Can You Wear White in Winter?
If you were raised in the South, you were probably taught the rules for when it was acceptable to wear white. “No white before Easter or after Labor Day” was the usual guideline that women all over the U.S. followed for years and years.
Not any longer!
Fashion experts say you can break this dated rule and wear white any time of year as long as your make sure the material is seasonally appropriate. For example, wearing a white linen dress in winter is still a no-no, but wearing winter white in a chunky white wool sweater is perfectly acceptable and stylish.

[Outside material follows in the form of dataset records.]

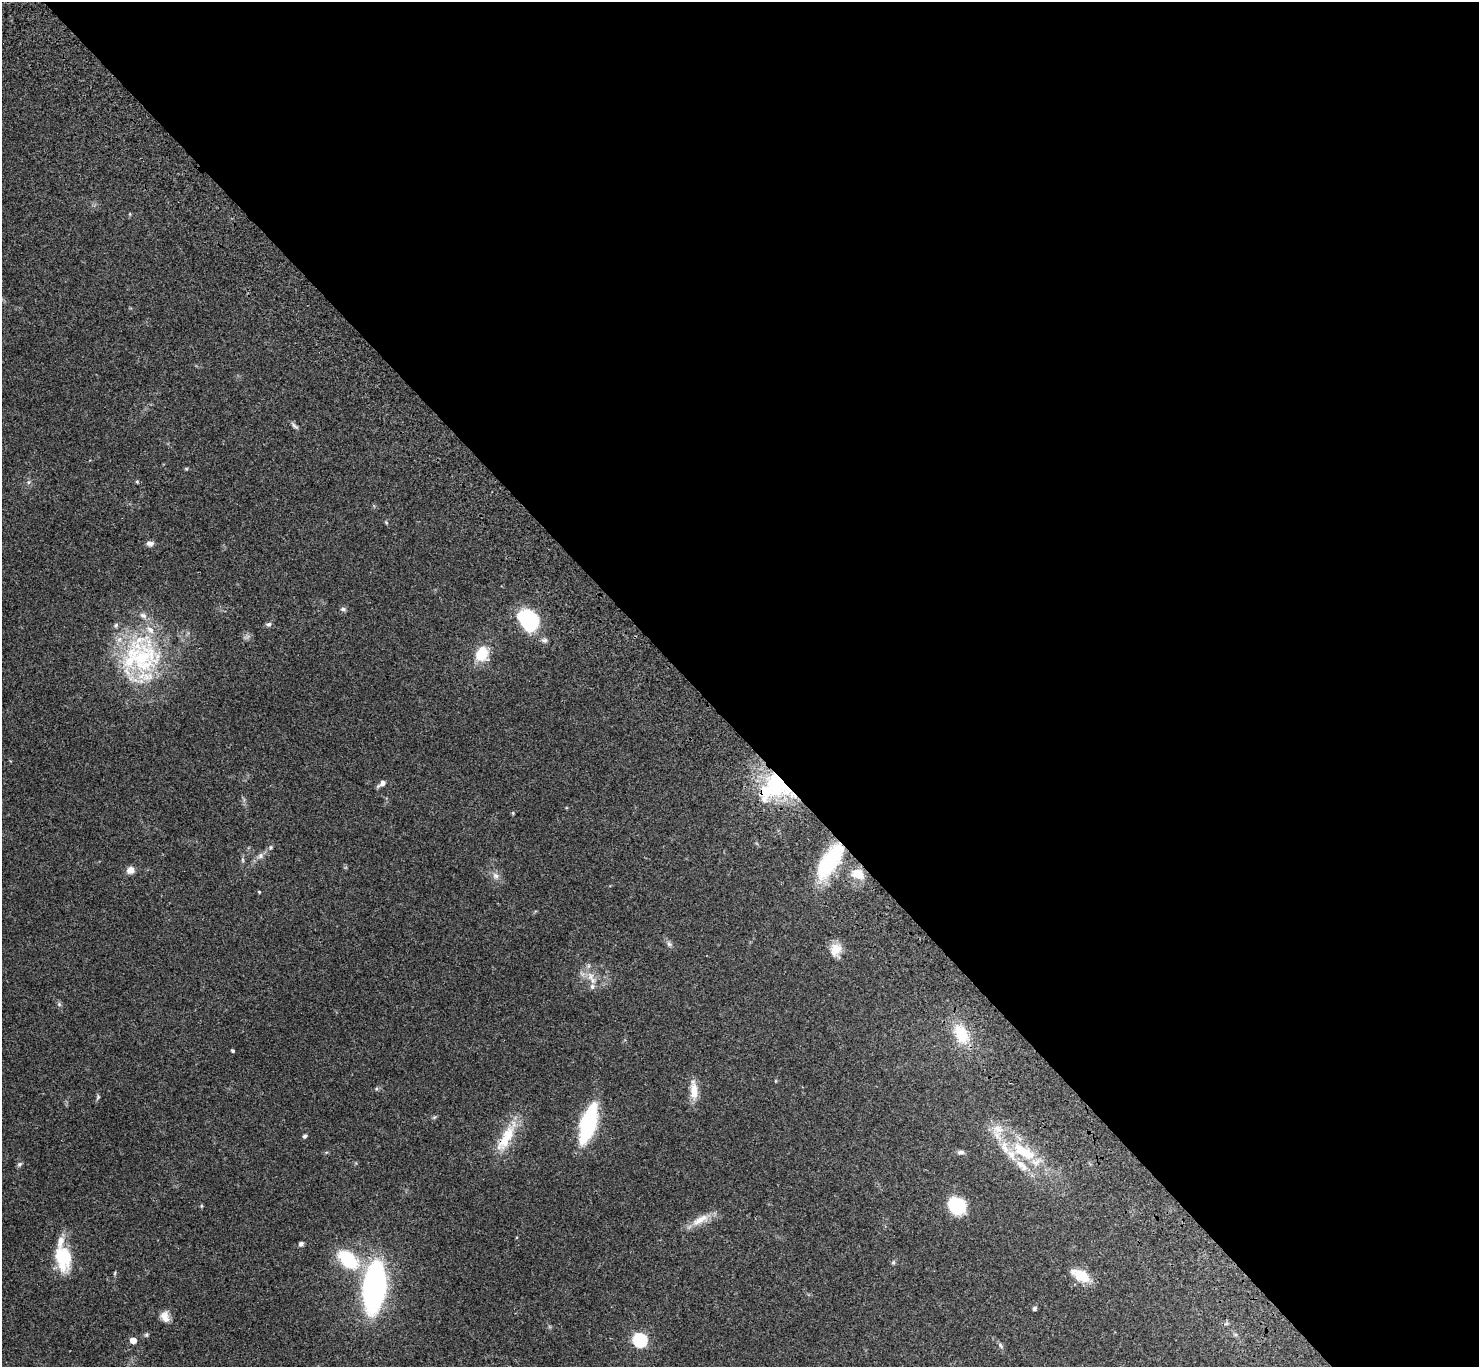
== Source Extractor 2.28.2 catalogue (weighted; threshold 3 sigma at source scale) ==
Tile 8 of 4 x 4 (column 4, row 2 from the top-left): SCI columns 4531-6007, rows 2976-4340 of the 6109 x 6091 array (HDU 1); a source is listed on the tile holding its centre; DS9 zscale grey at full resolution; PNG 1481 x 1369 px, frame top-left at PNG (2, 2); no overlay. Shown black and unused: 53% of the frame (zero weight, under 3 of 4 exposures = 6% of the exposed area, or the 3 px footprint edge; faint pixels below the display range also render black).
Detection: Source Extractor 2.28.2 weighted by HDU 2 'WHT'; one run over the whole footprint, this tile lists its part. Background 0.0504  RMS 0.0055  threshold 0.0246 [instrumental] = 3 sigma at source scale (4.5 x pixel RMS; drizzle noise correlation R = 1.50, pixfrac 1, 0.05/0.05 arcsec/px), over >= 5 px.
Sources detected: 61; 1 inside a brighter object's white glare — not listed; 10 inside a brighter listed object's ellipse — not listed separately; the other 50 listed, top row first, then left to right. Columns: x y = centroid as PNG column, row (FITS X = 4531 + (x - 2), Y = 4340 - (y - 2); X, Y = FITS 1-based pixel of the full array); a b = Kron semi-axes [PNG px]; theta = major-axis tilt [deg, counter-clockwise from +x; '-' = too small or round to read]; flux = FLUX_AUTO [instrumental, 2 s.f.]
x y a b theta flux
295 426 10 5 -38 1.3
29 482 6 5 - 1
137 482 5 4 - 0.58
386 522 6 3 -21 0.54
150 543 9 6 0 2.1
343 609 7 5 -1 1.1
528 620 25 19 -38 33
268 624 7 6 - 1.2
544 640 9 6 -7 1.4
482 654 19 16 69 11
137 657 65 47 36 70
777 782 39 28 -61 46
382 784 12 6 39 2.1
513 813 5 4 - 0.64
271 847 6 4 90 0.68
261 856 9 6 43 2
243 860 6 4 -71 0.7
830 861 35 13 55 46
130 870 9 8 - 3.5
857 873 12 9 -18 8.2
495 876 10 7 -44 2.4
259 892 3 3 - 0.56
669 944 8 5 -45 1.3
836 950 18 13 85 6.6
590 976 13 8 -78 4.4
59 1004 6 6 - 0.99
961 1034 24 15 -65 16
232 1051 4 3 - 0.63
694 1090 26 9 -88 6.9
98 1097 8 4 55 0.8
588 1124 29 11 73 66
305 1136 5 4 - 0.96
506 1137 47 13 61 16
1024 1151 39 15 -30 24
960 1152 10 6 10 1.5
19 1164 7 5 21 0.97
956 1205 16 14 -31 25
201 1206 5 4 - 0.62
700 1220 29 9 30 7.1
301 1244 5 5 - 1.4
63 1258 28 17 -82 23
348 1259 18 11 -45 36
893 1262 6 5 - 0.79
1082 1276 18 12 -28 12
374 1287 30 13 84 200
1034 1308 6 5 - 1
165 1317 13 9 -74 4
133 1340 5 4 - 6.2
640 1340 6 6 - 76
1000 1345 10 4 -46 1.2
Overlapping masked pixels (flux is a lower limit): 3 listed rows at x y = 777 782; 830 861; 506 1137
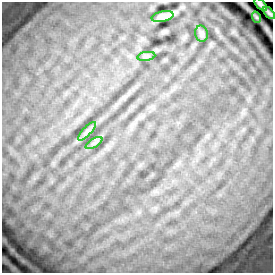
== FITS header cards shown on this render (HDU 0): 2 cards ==
NAXIS1  =                  271 / length of data axis 1
NAXIS2  =                  271 / length of data axis 2

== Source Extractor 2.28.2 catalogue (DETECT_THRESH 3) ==
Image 271 x 271 px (HDU 0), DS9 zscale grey, 1 PNG px = 1 image px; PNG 275 x 275 px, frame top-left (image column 1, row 271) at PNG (2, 2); each listed source drawn as its Kron ellipse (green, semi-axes under 4 px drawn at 4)
Background 0.509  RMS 0.15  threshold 0.441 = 3 sigma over >= 5 px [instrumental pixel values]
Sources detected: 8; all 8 listed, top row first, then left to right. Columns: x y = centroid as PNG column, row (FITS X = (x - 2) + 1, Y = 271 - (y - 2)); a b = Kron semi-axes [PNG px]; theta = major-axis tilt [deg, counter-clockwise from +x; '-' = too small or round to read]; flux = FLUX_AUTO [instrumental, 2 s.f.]
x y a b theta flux
261 4 8 3 -43 25
269 13 8 2 -47 20
163 16 11 5 11 67
256 17 6 3 -71 7.3
201 34 8 6 -76 28
146 56 9 4 9 22
87 131 12 4 47 33
94 143 9 4 31 23
At the frame edge (FLAGS 8, measured only in part): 1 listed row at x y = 261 4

So what or who created this fashion rule? According to fashion reporters, it began in the 1930s with the ultra-rich wearing white only in the summer. Light clothing gave the look of leisure, while dark clothing was mostly for working people. This idea expanded in the 1950s among the middle class. Southerners held to this hard and fast rule of no white before Easter or after Labor Day. Some say it’s a Southern thing, because it’s so hot in the South.
Now, wearing white after Labor Day is more widely acceptable, and it’s common to see ladies rocking a pair of white jeans late into September, especially in areas where the weather stays warm until late fall.
But what about wearing white before Easter? Do you really have to wait until then to wear white pants or shoes? Again, consider the weather. If it’s already in the high 70s where you live, wearing white linen pants or white sundress before the official Easter deadline is perfectly acceptable. But if it’s still snowing in April, hold off on the white linen until the weather thaws out.
When to wear white is ultimately a personal choice. But nearly all fashion experts say there is one hard rule of thumb—NEVER wear a white dress or outfit to a wedding unless you’re the bride!